Cytology of The Neovagina
A neovagina can be created during male-to-female gender reassignment surgery from squamous-lined (either genital or non-genital skin) or intestinal epithelial-lined (often sigmoid) tissue (Karim et al).

The normal cytology of a neovagina of colonic origin has been nicely described and illustrated by DeMay. Possible long-term complications in patients with neovaginas of colonic origin include diversion colitis, involvement by ulcerative colitis, stenosis, diverticulitis, perforation, and malignancy (adenocarcinoma). Not surprisingly, cytologic methods can be used to detect malignancies this setting (Hiroi et al).

The normal cytology of neovaginas of squamous origin (commonly used in women with congenital vaginal agenesis) has been nicely described and illustrated by Belleannee et al and Lelle et al. Cytologic smears resemble normal vaginal smears, with normal vaginal-type flora. The degree of hyperkeratinization can vary widely. Neovaginas of squamous origin can develop condylomata, squamous intraepithelial lesions, squamous cell carcinoma (Harder et al), and even adenocarcinoma (Munkarah et al).

References:
  • Belleannee G, Brun JL, Trouette H et al. Cytologic findings in a neovagina created with Vecchietti's technique for treating vaginal aplasia. Acta Cytol 1998; 42: 945-8.

  • DeMay RM. The Art and Science of Cytopathology. ASCP Press, Chicago, 1996, pp. 138, 170.

  • Harder Y, Erni D, Banic A. Squamous cell carcinoma of the penile skin in a neovagina 20 years after male-to-female reassignment. Br J Plast Surg 2002; 55: 449-51.

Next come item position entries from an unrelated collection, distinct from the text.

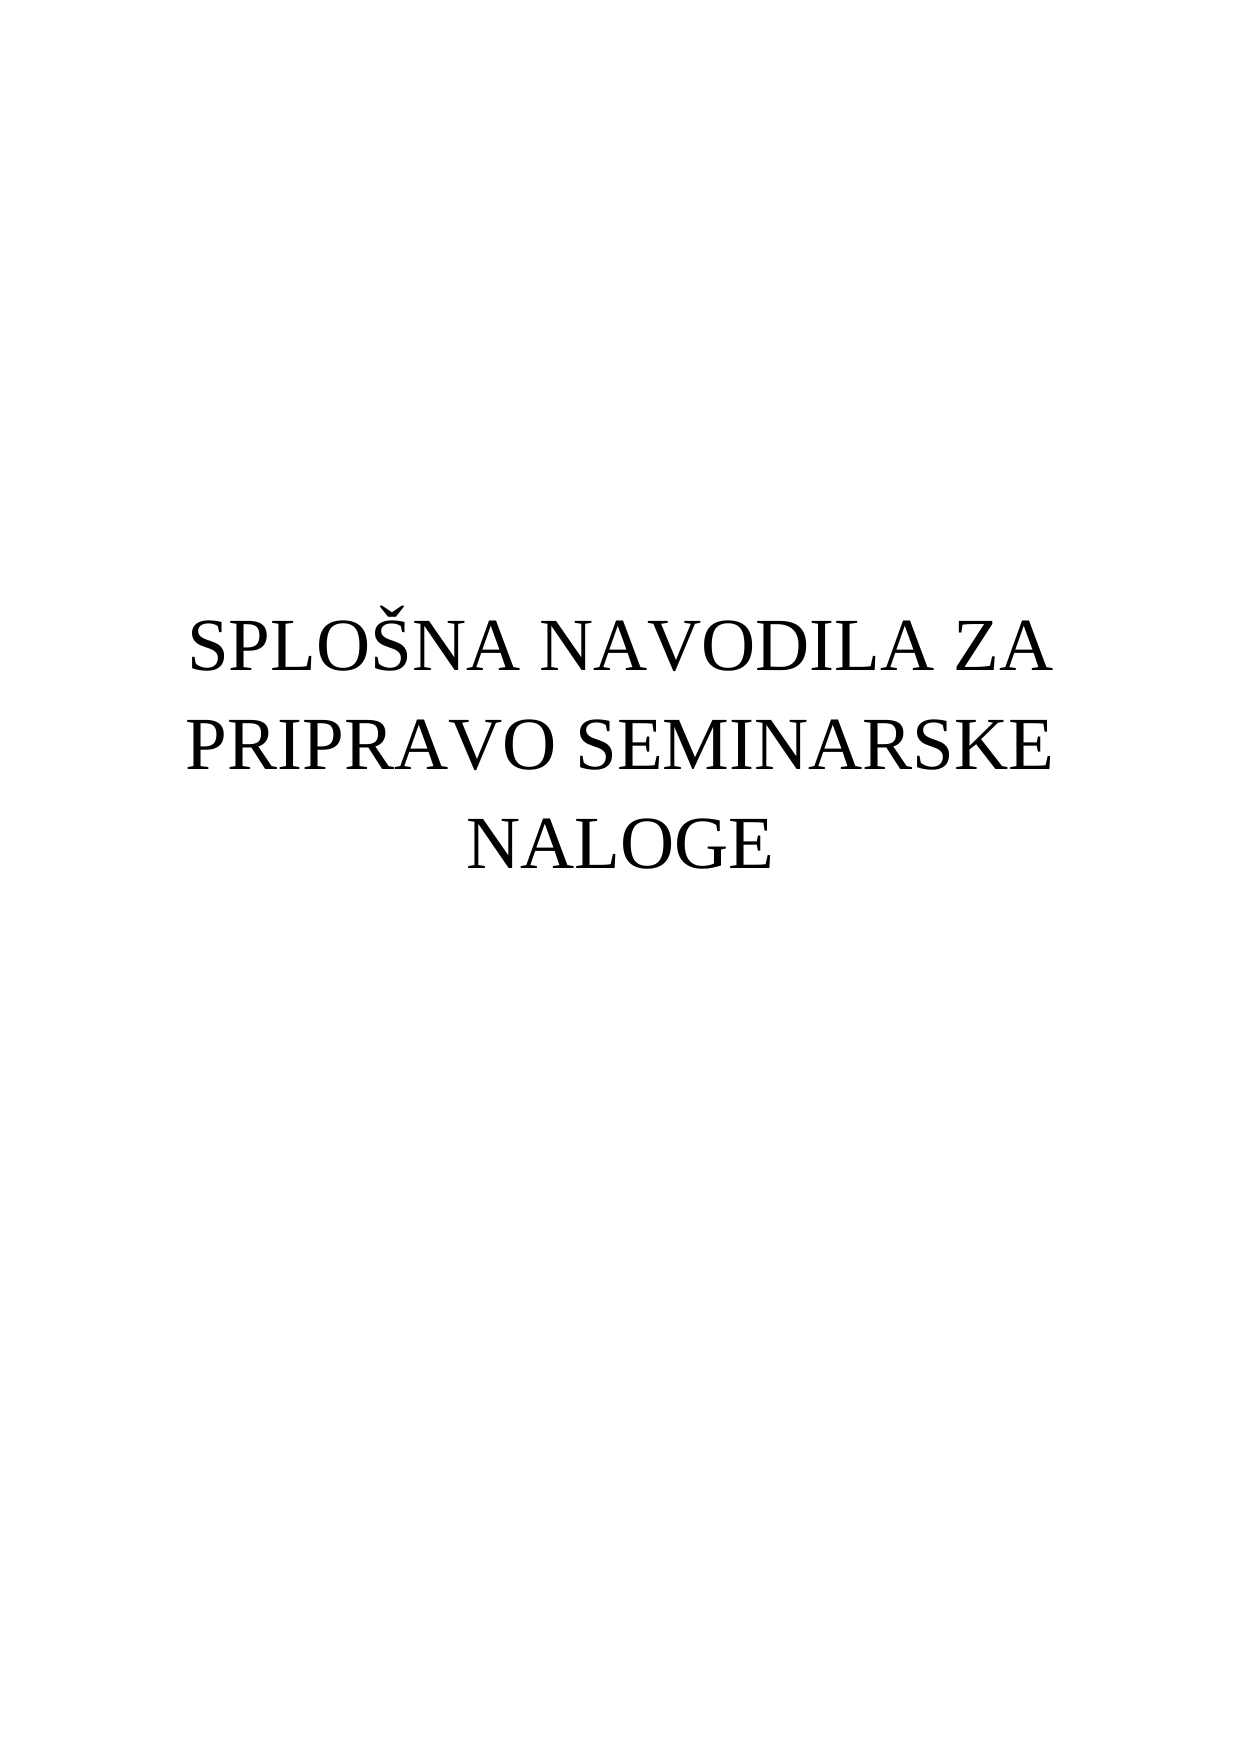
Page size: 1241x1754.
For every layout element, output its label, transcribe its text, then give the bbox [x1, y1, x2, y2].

text SPLOŠNA NAVODILA ZA PRIPRAVO SEMINARSKE NALOGE [148, 601, 1093, 885]
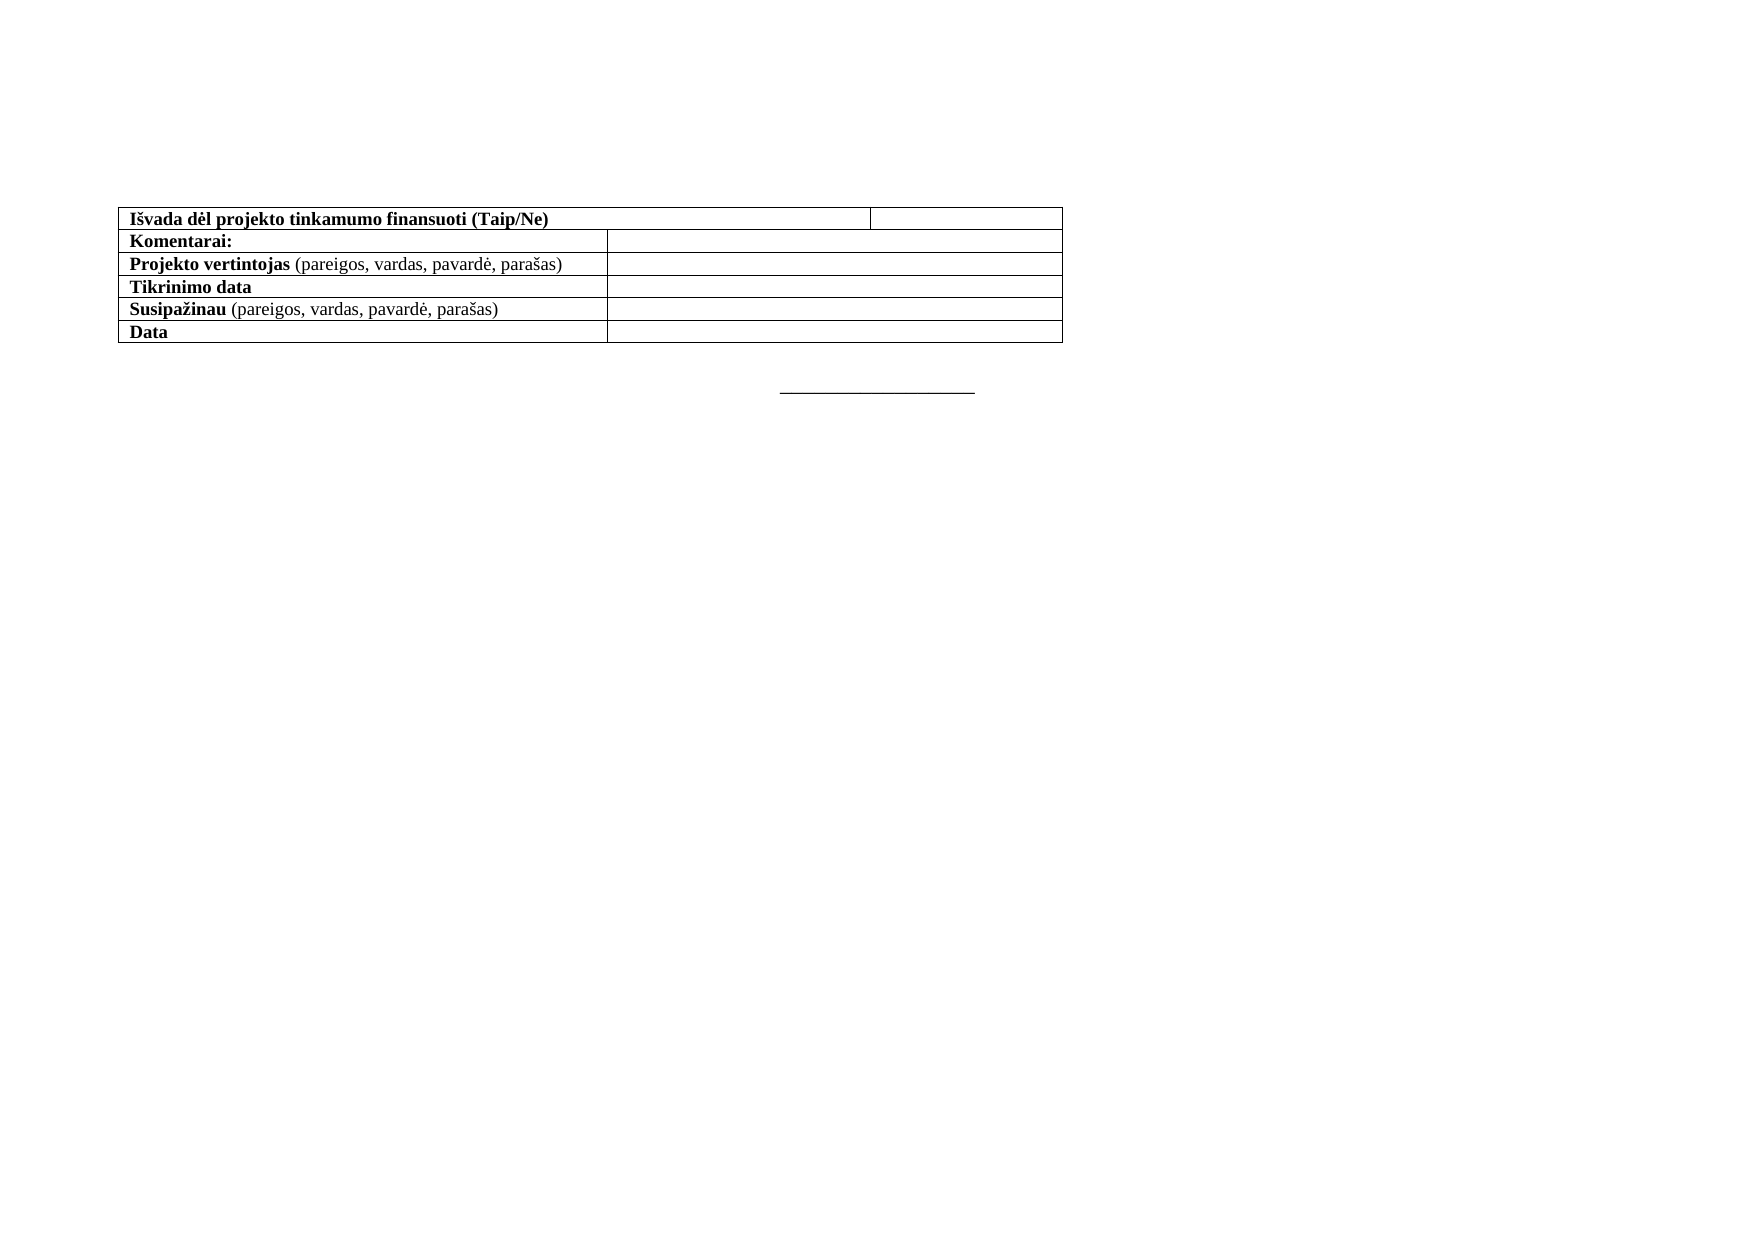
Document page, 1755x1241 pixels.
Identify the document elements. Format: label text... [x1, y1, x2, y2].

table_cell [608, 230, 1062, 252]
table_cell [608, 298, 1062, 320]
table_cell Tikrinimo data [119, 276, 607, 297]
text _________________ [118, 370, 1636, 396]
table_header [871, 208, 1062, 229]
table_cell Komentarai: [119, 230, 607, 252]
table_cell [608, 321, 1062, 342]
table_header Išvada dėl projekto tinkamumo finansuoti (Taip/Ne) [119, 208, 870, 229]
table_cell [608, 253, 1062, 274]
table_cell Susipažinau (pareigos, vardas, pavardė, parašas) [119, 298, 607, 320]
table_cell [608, 276, 1062, 297]
table_cell Data [119, 321, 607, 342]
table_cell Projekto vertintojas (pareigos, vardas, pavardė, parašas) [119, 253, 607, 274]
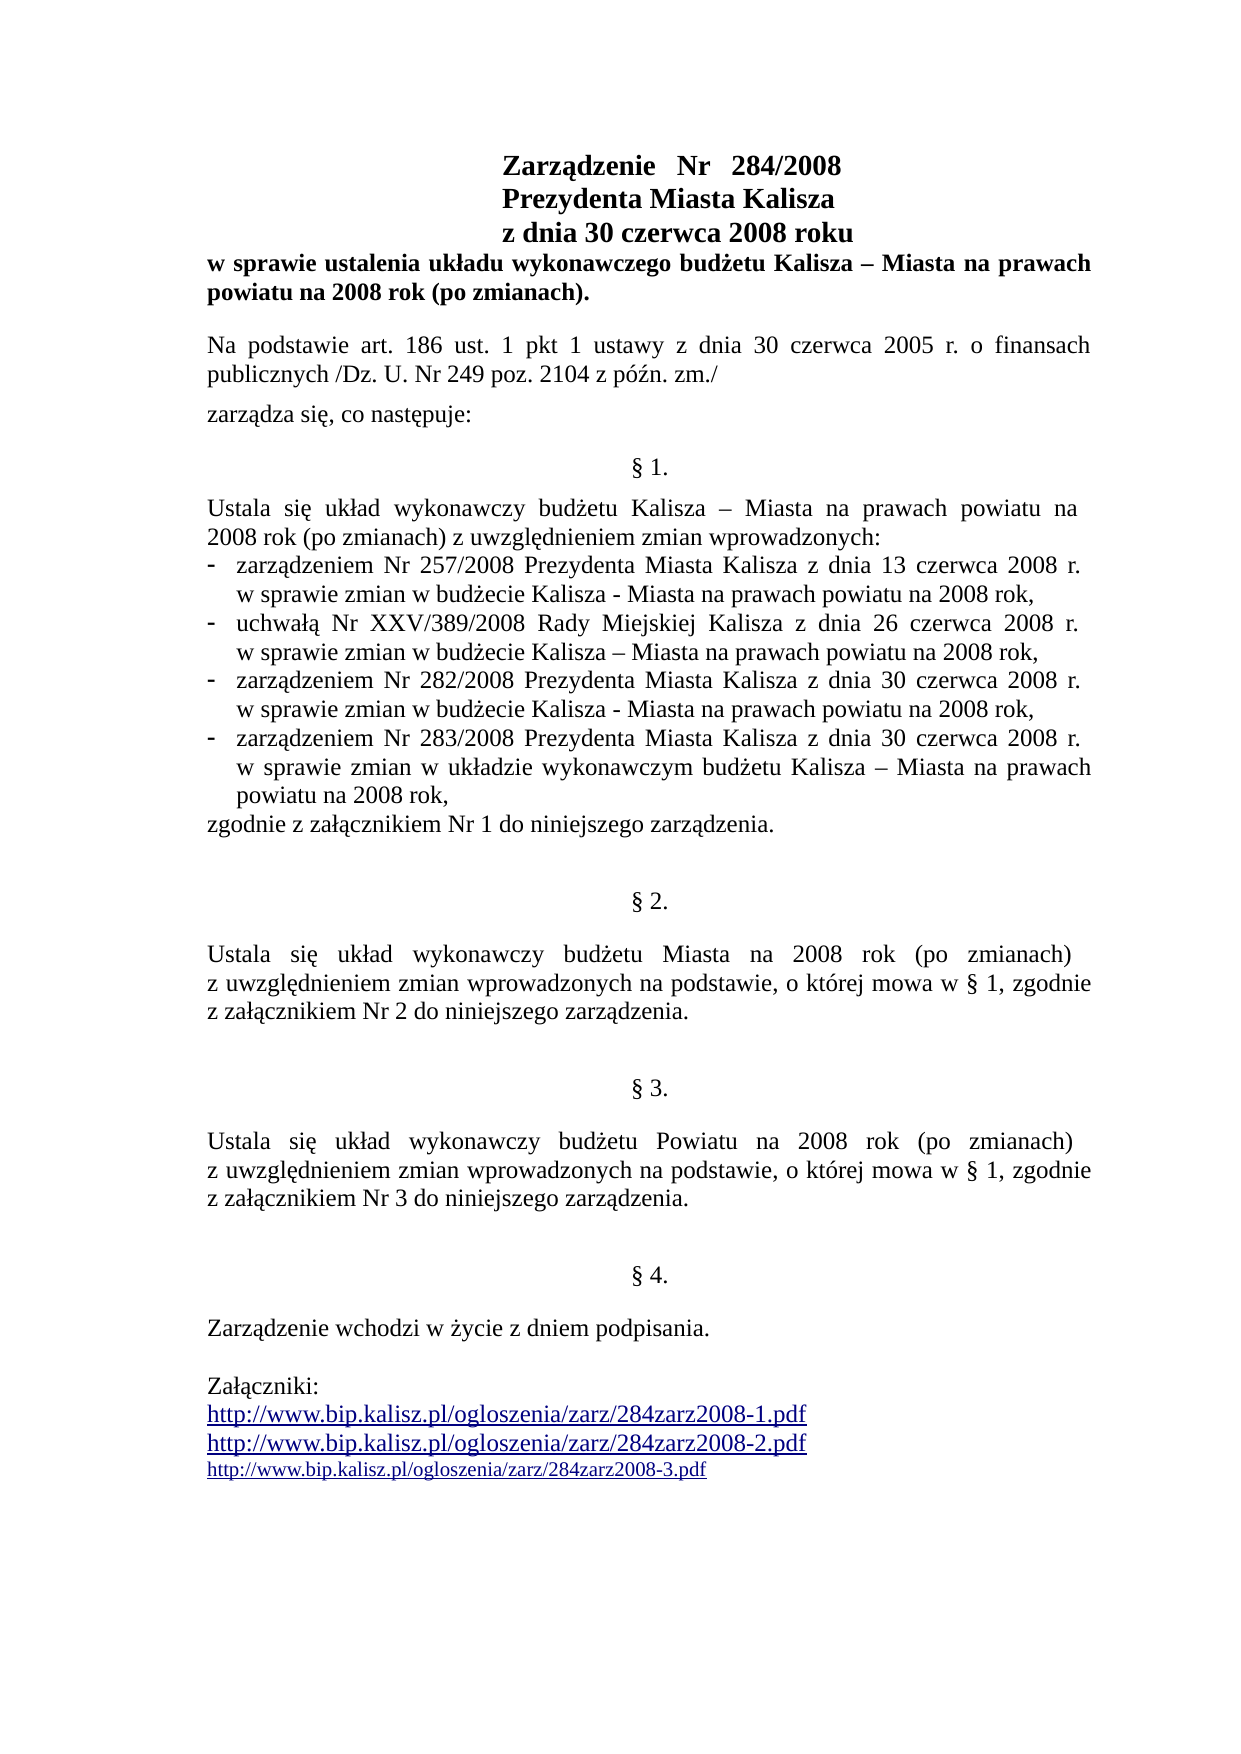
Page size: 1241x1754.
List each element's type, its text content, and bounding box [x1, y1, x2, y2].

  • Hiroi H, Yasuga T, Matsumoto K et al. Mucinous adenocarcinoma arising in a neovagina using the sigmoid colon thirty years after operation: a case report. J Surg Oncol 2001; 77: 61-64.

  • Karim RB, Hage JJ, Mulder JW. Neovaginoplasty in male transsexuals: review of surgical techniques and recommendations regarding eligibility. Ann Plast Surg 1996; 37: 669-675.

  • Lelle RJ, Heidenreich W, Schneider J. Cytologic findings after construction of a neovagina using two surgical procedures. Surg Gynecol Obstet 1990; 170: 21-24.

  • Malka D, Anquetil C, Ruszniewski P. Ulcerative colitis in a sigmoid neovagina (letter). NEJM 2000; 343:369.

  • Munkarah A, Malone JM, Budev HD, Evans TN. Mucinous adenocarcinoma arising in a neovagina. Gynecol Oncol 1994; 52: 272-275.

  • Schouten van der Velden AP, de Hingh Ihjt, Schijf CP, Bonenkamp HJ, Wobbes T. Metachronous colorectal malignancies: "don't forget the neovagina". A case report. Gynecol Oncol 2005; 97: 279-281.

  • Steiner E, Woernle F, Kuhn W et al. Carcinoma of the neovagina: case report and review of the literature. Gynecol Oncol 2002; 84: 171-175.

  • Toolenaar TAM, Freundt I, Huikeshoven FJM et al. The occurrence of diversion colitis in patients with a sigmoid neovagina. Hum Pathol 1993; 24: 846-849.